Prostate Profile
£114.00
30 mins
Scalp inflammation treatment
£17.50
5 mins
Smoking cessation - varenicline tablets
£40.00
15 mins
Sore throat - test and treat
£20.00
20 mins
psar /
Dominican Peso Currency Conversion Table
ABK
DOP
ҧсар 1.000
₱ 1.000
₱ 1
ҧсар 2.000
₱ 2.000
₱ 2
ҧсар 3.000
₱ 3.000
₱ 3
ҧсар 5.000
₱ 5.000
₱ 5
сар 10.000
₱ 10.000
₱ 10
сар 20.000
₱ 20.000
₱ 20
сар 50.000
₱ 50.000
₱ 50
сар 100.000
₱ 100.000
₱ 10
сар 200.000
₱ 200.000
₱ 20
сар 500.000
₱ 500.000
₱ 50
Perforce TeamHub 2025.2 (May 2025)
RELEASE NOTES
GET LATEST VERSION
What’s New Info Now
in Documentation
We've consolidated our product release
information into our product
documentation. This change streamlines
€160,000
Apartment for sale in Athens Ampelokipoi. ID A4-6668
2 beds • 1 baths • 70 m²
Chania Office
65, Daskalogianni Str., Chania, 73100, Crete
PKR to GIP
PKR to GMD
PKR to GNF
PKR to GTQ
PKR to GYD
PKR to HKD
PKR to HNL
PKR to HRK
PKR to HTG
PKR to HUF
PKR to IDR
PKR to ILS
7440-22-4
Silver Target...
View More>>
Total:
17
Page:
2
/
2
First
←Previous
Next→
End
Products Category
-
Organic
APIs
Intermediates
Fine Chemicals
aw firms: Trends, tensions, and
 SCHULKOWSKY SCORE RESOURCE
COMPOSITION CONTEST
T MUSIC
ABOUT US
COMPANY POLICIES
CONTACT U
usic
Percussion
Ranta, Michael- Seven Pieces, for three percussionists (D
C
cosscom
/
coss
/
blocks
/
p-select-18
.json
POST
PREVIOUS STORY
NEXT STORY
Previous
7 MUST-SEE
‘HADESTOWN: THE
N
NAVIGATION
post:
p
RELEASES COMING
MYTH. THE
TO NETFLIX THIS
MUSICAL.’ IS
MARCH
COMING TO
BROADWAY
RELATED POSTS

Exercise instructions: List each line of the material that includes the word "Chania".

Written reply:
Chania Office
65, Daskalogianni Str., Chania, 73100, Crete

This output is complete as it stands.